Форд был настолько уверен в способности корпоративной власти регулировать экономику в целом, что с началом Великой депрессии поднял зарплаты своим рабочим из расчета, что эта мера повысит платежеспособный спрос, оживит рынок и восстановит уверенность бизнеса. Однако принудительные законы конкуренции оказались слишком мощными даже для всемогущего Форда, и в итоге он был вынужден временно увольнять рабочих и снижать зарплаты. Все это привело к тому, что в рамках «Нового курса» Рузвельта для спасения капитализма с помощью государственного вмешательства были предприняты те меры, которые Форд пытался осуществлять в одиночку. В 1930-х годах Форд попробовал застолбить за собой этот результат, стимулируя рабочих к тому, чтобы они самостоятельно удовлетворяли большую часть своих повседневных потребностей. Рабочие, утверждал Форд, должны использовать свое свободное время для выращивания овощей на собственных огородах (этой практике как нельзя лучше последуют в Великобритании во время Второй мировой войны). Настаивая, что «самопомощь – единственное средство сопротивления экономической депрессии», Форд насаждал ту разновидность контролируемой утопии в духе формулировки «назад к земле», которая была характерна для плана Броадакр-сити Фрэнка Ллойда Райта. Но даже здесь можно обнаружить интересные признаки будущих конфигураций, поскольку в модернистских планах Райта скрыто присутствуют субурбанизация и деконцентрация населения, которые позже станут основными факторами, стимулировавшими платежеспособный спрос на продукцию Форда в ходе длительного послевоенного бума начиная с 1945 года.

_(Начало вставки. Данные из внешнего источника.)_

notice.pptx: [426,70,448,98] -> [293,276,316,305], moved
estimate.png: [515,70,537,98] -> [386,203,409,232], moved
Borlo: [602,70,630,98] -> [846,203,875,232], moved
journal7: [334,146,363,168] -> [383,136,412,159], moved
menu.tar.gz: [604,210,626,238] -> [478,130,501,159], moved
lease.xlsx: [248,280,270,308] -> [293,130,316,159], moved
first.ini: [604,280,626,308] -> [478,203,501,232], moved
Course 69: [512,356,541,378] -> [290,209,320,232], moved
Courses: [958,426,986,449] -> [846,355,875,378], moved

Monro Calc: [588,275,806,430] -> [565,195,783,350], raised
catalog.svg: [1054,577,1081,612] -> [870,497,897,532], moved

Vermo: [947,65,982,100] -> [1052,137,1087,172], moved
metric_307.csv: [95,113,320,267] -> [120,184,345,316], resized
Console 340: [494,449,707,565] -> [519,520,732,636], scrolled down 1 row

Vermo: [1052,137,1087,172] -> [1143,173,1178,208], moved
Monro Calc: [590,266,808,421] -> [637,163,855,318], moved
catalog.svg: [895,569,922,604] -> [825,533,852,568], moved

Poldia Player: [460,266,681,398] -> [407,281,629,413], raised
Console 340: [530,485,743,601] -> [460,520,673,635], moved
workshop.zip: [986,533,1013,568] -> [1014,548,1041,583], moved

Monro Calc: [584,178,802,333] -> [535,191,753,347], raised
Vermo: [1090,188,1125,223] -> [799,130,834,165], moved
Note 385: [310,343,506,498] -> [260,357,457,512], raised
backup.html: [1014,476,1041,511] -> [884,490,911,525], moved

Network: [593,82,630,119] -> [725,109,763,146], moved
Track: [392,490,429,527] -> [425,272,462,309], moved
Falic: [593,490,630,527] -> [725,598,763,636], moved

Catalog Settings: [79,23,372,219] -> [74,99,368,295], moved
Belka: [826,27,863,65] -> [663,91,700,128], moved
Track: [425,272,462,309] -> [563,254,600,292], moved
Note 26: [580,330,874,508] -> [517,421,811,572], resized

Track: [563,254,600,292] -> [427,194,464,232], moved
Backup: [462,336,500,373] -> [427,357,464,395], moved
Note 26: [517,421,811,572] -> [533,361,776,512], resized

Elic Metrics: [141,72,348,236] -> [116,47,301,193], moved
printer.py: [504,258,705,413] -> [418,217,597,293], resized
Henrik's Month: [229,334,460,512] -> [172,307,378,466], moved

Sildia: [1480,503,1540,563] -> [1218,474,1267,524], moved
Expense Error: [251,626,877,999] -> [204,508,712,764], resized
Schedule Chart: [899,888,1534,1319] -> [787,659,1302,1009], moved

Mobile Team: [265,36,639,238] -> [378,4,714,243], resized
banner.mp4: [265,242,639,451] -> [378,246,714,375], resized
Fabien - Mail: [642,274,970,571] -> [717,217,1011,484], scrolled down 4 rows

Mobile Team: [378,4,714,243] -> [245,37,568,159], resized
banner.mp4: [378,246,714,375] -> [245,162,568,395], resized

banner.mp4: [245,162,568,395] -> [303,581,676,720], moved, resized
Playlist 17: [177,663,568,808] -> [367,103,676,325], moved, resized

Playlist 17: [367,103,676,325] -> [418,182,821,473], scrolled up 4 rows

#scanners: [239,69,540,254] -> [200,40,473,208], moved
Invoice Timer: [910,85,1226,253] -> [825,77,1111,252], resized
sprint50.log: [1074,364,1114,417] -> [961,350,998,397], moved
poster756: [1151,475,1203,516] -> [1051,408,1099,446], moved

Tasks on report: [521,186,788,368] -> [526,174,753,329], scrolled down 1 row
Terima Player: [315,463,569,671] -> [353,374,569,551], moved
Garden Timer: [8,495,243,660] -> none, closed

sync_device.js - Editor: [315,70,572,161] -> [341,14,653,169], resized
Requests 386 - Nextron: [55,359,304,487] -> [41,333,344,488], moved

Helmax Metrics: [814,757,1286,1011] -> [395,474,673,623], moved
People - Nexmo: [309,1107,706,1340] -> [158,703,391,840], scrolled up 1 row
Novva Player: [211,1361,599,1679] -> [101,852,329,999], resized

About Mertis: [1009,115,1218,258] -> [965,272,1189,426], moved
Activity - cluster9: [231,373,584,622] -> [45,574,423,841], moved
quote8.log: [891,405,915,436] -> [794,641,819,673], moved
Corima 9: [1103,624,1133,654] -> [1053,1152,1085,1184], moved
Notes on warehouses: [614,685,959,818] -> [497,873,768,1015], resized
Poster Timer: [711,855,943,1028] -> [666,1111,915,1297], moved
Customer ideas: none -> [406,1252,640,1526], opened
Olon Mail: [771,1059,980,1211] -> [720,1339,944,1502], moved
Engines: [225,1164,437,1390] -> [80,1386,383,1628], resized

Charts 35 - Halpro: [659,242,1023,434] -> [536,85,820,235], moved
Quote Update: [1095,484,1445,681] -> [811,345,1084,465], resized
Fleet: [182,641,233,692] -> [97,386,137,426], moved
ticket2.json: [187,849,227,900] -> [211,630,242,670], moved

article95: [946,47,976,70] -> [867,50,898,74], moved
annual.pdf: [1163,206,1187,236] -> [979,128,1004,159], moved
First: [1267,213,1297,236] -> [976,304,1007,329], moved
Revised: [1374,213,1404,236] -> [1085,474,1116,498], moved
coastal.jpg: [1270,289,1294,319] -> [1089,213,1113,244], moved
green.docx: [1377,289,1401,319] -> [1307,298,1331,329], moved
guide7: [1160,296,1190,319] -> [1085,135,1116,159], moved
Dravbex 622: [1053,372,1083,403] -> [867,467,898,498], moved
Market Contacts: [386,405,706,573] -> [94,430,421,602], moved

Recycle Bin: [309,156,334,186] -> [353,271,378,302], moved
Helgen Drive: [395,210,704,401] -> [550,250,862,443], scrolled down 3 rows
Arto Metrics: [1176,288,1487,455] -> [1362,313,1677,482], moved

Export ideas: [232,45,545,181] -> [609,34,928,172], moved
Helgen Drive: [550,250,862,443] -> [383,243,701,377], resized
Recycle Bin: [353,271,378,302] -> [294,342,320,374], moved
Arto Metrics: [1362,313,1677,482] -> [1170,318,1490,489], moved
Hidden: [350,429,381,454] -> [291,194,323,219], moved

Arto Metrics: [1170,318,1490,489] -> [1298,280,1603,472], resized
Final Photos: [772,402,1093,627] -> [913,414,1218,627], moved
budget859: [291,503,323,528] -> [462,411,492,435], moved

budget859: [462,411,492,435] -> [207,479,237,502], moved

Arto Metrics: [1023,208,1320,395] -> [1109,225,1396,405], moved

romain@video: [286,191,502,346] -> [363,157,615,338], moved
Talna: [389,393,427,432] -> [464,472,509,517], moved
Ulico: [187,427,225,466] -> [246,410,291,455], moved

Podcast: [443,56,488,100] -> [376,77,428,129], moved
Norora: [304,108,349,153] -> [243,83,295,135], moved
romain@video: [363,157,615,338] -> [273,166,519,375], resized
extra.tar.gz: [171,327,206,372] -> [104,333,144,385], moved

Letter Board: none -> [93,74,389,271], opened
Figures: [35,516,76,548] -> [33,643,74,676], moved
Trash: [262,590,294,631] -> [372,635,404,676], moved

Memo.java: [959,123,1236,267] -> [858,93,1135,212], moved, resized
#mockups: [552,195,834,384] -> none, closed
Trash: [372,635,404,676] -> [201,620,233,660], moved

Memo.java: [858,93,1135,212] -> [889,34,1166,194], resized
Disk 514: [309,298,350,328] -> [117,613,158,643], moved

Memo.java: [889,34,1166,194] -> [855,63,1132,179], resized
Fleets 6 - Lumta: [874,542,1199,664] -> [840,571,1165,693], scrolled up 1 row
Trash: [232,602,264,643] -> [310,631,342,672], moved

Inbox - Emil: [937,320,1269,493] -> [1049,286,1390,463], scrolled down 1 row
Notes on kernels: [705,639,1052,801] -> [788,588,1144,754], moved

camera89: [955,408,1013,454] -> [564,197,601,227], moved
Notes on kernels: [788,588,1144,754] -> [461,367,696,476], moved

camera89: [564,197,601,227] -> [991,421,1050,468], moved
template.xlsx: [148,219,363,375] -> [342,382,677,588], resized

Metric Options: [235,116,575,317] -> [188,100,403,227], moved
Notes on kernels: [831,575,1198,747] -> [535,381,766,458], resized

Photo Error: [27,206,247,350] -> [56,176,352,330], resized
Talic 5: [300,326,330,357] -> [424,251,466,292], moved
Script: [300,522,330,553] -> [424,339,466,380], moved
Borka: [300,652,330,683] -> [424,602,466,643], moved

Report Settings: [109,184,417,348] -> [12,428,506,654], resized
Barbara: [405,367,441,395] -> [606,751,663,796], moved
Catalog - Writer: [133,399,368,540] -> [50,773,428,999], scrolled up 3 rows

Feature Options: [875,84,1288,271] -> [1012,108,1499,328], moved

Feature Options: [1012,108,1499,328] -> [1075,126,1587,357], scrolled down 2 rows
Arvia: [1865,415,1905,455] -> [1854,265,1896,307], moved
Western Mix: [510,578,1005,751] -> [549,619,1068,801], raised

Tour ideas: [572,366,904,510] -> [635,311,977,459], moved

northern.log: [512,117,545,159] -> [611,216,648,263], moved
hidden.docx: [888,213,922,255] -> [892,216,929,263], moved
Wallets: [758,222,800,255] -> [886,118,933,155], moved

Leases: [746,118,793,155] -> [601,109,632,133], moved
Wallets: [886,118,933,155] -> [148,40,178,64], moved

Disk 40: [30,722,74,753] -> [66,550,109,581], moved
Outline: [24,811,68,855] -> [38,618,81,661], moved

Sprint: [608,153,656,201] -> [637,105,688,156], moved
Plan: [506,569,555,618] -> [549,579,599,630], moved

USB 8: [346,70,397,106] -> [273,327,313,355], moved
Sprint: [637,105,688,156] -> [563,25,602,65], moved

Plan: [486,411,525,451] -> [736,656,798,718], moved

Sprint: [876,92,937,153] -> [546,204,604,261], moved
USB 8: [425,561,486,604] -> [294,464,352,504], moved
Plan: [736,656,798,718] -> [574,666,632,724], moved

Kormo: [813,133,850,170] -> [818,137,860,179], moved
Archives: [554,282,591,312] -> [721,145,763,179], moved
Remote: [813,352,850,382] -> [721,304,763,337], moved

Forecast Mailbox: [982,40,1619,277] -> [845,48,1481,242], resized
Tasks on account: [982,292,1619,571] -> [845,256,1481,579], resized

Внедрение фордистской системы на самом деле было долгим и сложным процессом, растянувшимся примерно на полстолетия. Он зависел от массы индивидуальных, корпоративных, институциональных и государственных решений, многие из которых представляли собой непреднамеренный политический выбор или являлись инстинктивными реакциями на кризисные тенденции капитализма – особенно те, что проявились в ходе Великой депрессии 1930-х годов. Последующая мобилизация военных лет также предполагала крупномасштабное планирование и тщательную рационализацию трудового процесса, вопреки сопротивлению рабочих конвейерному производству и страхам капиталистов перед централизованным контролем. И капиталистам, и рабочим было сложно отрицать меры по рационализации, которые повышали эффективность во время напряженных усилий войны. Кроме того, ситуацию осложняло смешение идеологических и интеллектуальных практик. И левое, и правое крылья политического спектра выработали собственные версии рационализированного планирования государства (со всеми присущими им модернистскими атрибутами) в качестве средства для излечения недугов, которые столь явно унаследовал капитализм и которые столь отчетливо проявились в 1930-х годах. То был запутанный момент политической и интеллектуальной истории, когда Владимир Ленин превозносил тейлористские и фордистские производственные технологии, хотя профсоюзы Западной Европы их отвергали, когда Ле Корбюзье представал апостолом модерна, одновременно вращаясь в кругах авторитарных режимов (некоторое время – при Муссолини, а затем при вишистском режиме во Франции[59]
), когда Эбенезер Говард изобретал утопические планы, вдохновленные анархизмом Патрика Геддеса и Петра Кропоткина, лишь для того, чтобы они были одобрены капиталистическими девелоперами, а Роберт Мозес, вступив в ХХ век политическим «прогрессистом», вдохновленным утопическим социализмом, изображенным в книге Эдуарда Беллами «Оглядываясь назад», в конечном счете пришел к роли «воротилы», который «занес топор мясника» над Бронксом во имя автомобилизации Америки[60] (см., например: [Caro, 1974]).